My goal with this blog

I write about relevant changes in the way that people use the web and how startups are built to provide services and products for this ever changing wonderful thing we still know as "the web." As a former entrepreneur turned early-stage investor, my greatest hope is for this to be useful to other folks that are like me in the hopes that they can avoid some of the mistakes I've made.

Real computer companies are scarce: some thoughts on WWDC

It may be a sign of the times, but the most striking feature of the 2009 Apple Worldwide Developers Conference is that it would be hard to assemble this many people that are that familiar with all of the different layers of the computing stack under one roof were it any other company running this conference.

And it shows. From the low level tools like LLVM and their own compiler front end and the Open CL stuff to make a general purpose computing platform out of the gates on the GPU to the high level improvements to Finder and the native apps, these guys seem to have it all covered.

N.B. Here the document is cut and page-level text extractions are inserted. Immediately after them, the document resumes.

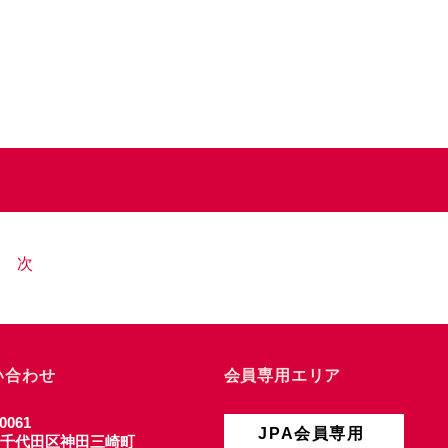
次
い合わせ
会員専用エリア
0061
JPA会員専用
千代田区神田三崎町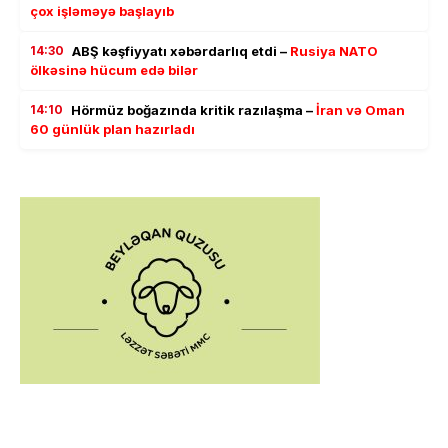
çox işləməyə başlayıb
14:30
ABŞ kəşfiyyatı xəbərdarlıq etdi –
Rusiya NATO
ölkəsinə hücum edə bilər
14:10
Hörmüz boğazında kritik razılaşma –
İran və Oman
60 günlük plan hazırladı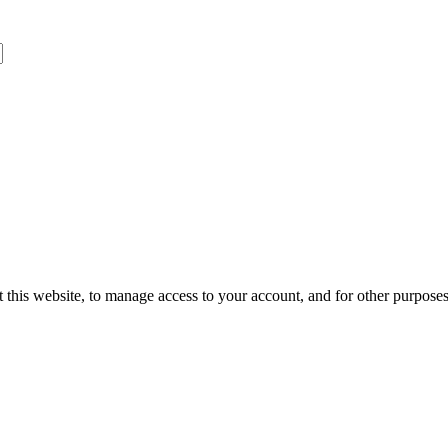
 this website, to manage access to your account, and for other purpose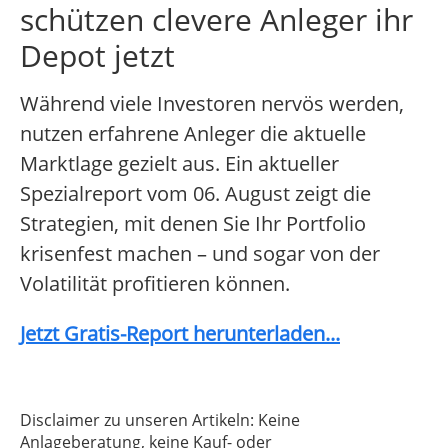
schützen clevere Anleger ihr
Depot jetzt
Während viele Investoren nervös werden,
nutzen erfahrene Anleger die aktuelle
Marktlage gezielt aus. Ein aktueller
Spezialreport vom 06. August zeigt die
Strategien, mit denen Sie Ihr Portfolio
krisenfest machen – und sogar von der
Volatilität profitieren können.
Jetzt Gratis-Report herunterladen...
Disclaimer zu unseren Artikeln: Keine
Anlageberatung, keine Kauf- oder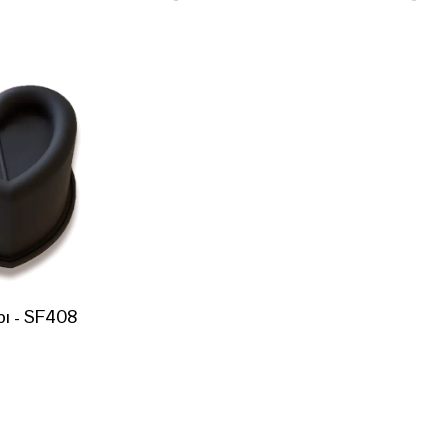
bı - SF408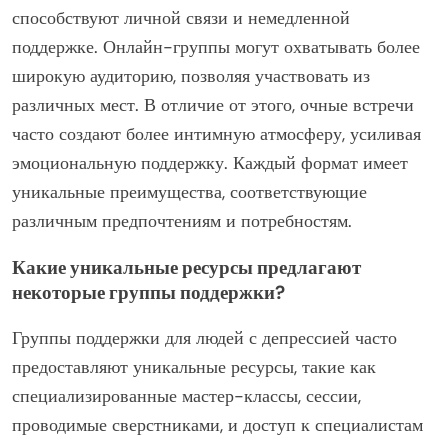
некоторые группы могут использовать
инновационные технологии, такие как терапия с
использованием виртуальной реальности, для
улучшения поддержки. Наконец, редкие
характеристики могут включать партнерство с
местными организациями, предоставляющими
ресурсы, выходящие за рамки традиционной
поддержки, такие как обучение на рабочем месте или
помощь с жильем.
Как онлайн-группы поддержки отличаются от
очных встреч?
Онлайн-группы поддержки предлагают гибкость и
анонимность, в то время как очные встречи
способствуют личной связи и немедленной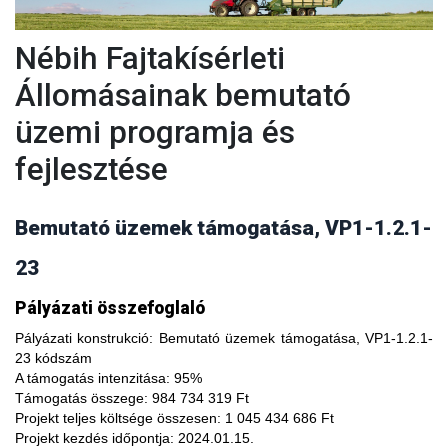
Nébih Fajtakísérleti
Állomásainak bemutató
üzemi programja és
fejlesztése
Bemutató üzemek támogatása, VP1-1.2.1-
23
A fajtakísérleti és fajtakitermesztési állomások
Pályázati összefoglaló
modernizálásával, olyan növényfajta kísérleteket lehet
végezni, melyekkel limitálhatóak a mezőgazdasági termesztés
Pályázati konstrukció:
Bemutató üzemek támogatása, VP1-1.2.1-
bizonytalanságából adódó negatív hatások, növelhető a
23 kódszám
termésbiztonság, valamint a növényi kórokozókkal, kártevőkkel
A támogatás intenzitása:
95%
szembeni ellenálló képesség. A fajtakísérlet során megszerzett
Támogatás összege:
984 734 319 Ft
tapasztalatok átadása az agrárgazdaság szereplői részére egy
Projekt teljes költsége összesen:
1 045 434 686 Ft
olyan, a hagyományostól eltérő jellegű tudás megszerzési
Projekt kezdés időpontja:
2024.01.15.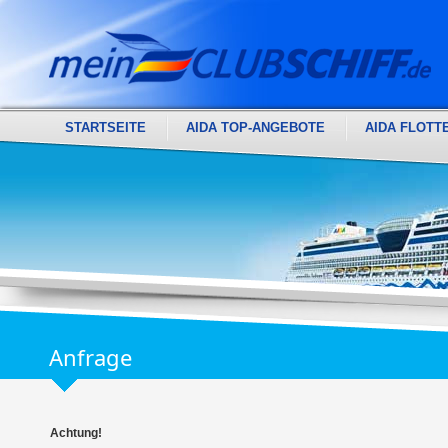
STARTSEITE
AIDA TOP-ANGEBOTE
AIDA FLOTT
Anfrage
Achtung!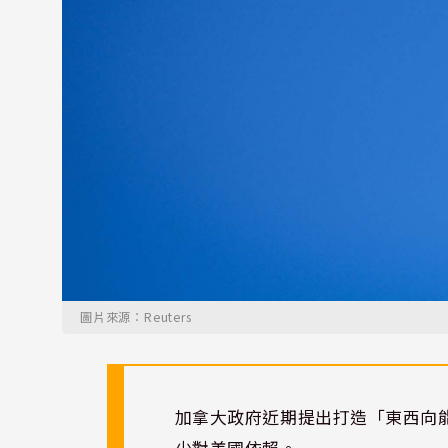
圖片來源：Reuters
加拿大政府近期提出打造「東西向
少對美國依賴。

Snow Leopard and iPhone OS apparently share 85% of the same codebase which is a bit nutty given that the former runs basically super computers and the latter is made to fit in pockets. Grand Central provides new ways to enable multicore threads-based programming while Bonjour proxies allow peripherals on your home network to remain asleep for the 99% of the time they are not in use. Lithium polymer is the new black when it comes to integrated laptop battery technologies (that are supposedly greener) while the ARM 7 instruction set is the new jacks-to-enter for mobile instruction sets. The XCode debugger now can step backwards while at the same time allowing source level variable inspection. And to boot we're also getting 1,000 new improvements to the speed, stability, and look & feel of the applications we've come to depend on thanks to this new build toolset.

I'm droning on to make the point that the sheer breath of stack traversal from silicon to tooling to enduser applications and even web services that power new forms of micropayments is all being covered here. By one computer company— albeit one that stands on the shoulders of open source and the power of the Internet.

And while I'm on that topic, the new iPhone 3GS looks fantastic— a worthwhile upgrade for anyone who has come to depend on it as a key piece of their personal technology. AT&T is going to make no bones of the fact that this is an honest-to-goodness $700 mobile computer they are arming you with, which is why this is the new unlocked price of the high end unit— or $500 for the folks who rolled their hardware last year for the iPhone 3G and who don't want to wait until December to upgrade.

But you know what? This is actually not a bad thing. Subsidized business models are evil and it's time we consumers put a stop to them. They misalign the interests of the end users, the sales channel, and the folks who slave all day to make the products. I've seen it first hand in the printer industry, and I imagine that it's not much better when it comes to nickel-and-diming wireless carriers with their roach motel plans and inability to execute on behalf of the user.

So before folks start complaining, let's stop to consider that these are real honest-to-goodness computers being put in our pockets by what is perhaps the world's last standing Real Computer Company.